**抜粋:**
════════

清本鉄工 食品残さ・排水汚泥などを資源化
サステナブルな世界の実現に向けて日々、チャレンジし続ける清本鉄工(宮崎県延岡市)。オカドラ(横浜市磯子区)と資本・技術提携を結び、4月に縦型蒸気間接乾燥機事業を本格スタートした。工場や下水処理で発生する汚泥や油脂・廃液、魚や野菜といった食物残渣(ざんさ)の生ごみなど廃棄物を煮沸・凝縮・乾燥させ、一気通貫で堆肥や肥料に処理するリサイクル事業だ。現在、オカドラ本社に社員2人を送り込み、技術承継を急いでいる。
特許取得済のオカドラ独自の縦型乾燥機のラインアップは11種類ほどと多い。実際に客先を回りながら一つひとつ仕事を覚えて行くという地道な作業の繰り返しだ。

════════

**元データ:**
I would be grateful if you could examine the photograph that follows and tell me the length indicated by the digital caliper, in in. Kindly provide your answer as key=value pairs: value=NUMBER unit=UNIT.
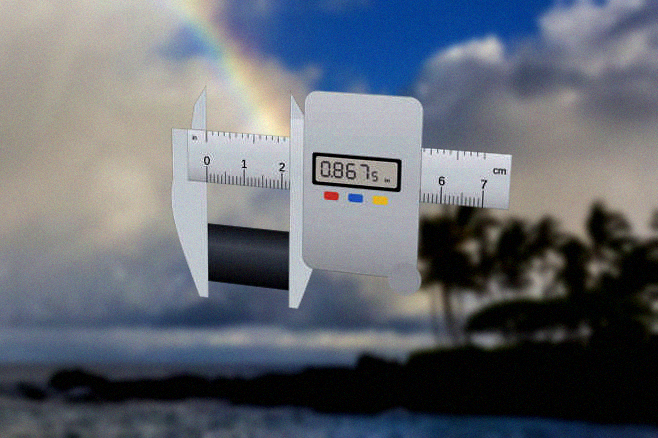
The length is value=0.8675 unit=in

════════

**指示:** 抜粋のうち「清本鉄工 食品残さ・排水汚泥などを資源化」から「いう地道な作業の繰り返しだ。」までの部分を、一字も変えずに抜き出してください。 素材は抜粋とは別の資料です。

**回答:**
清本鉄工 食品残さ・排水汚泥などを資源化
サステナブルな世界の実現に向けて日々、チャレンジし続ける清本鉄工(宮崎県延岡市)。オカドラ(横浜市磯子区)と資本・技術提携を結び、4月に縦型蒸気間接乾燥機事業を本格スタートした。工場や下水処理で発生する汚泥や油脂・廃液、魚や野菜といった食物残渣(ざんさ)の生ごみなど廃棄物を煮沸・凝縮・乾燥させ、一気通貫で堆肥や肥料に処理するリサイクル事業だ。現在、オカドラ本社に社員2人を送り込み、技術承継を急いでいる。
特許取得済のオカドラ独自の縦型乾燥機のラインアップは11種類ほどと多い。実際に客先を回りながら一つひとつ仕事を覚えて行くという地道な作業の繰り返しだ。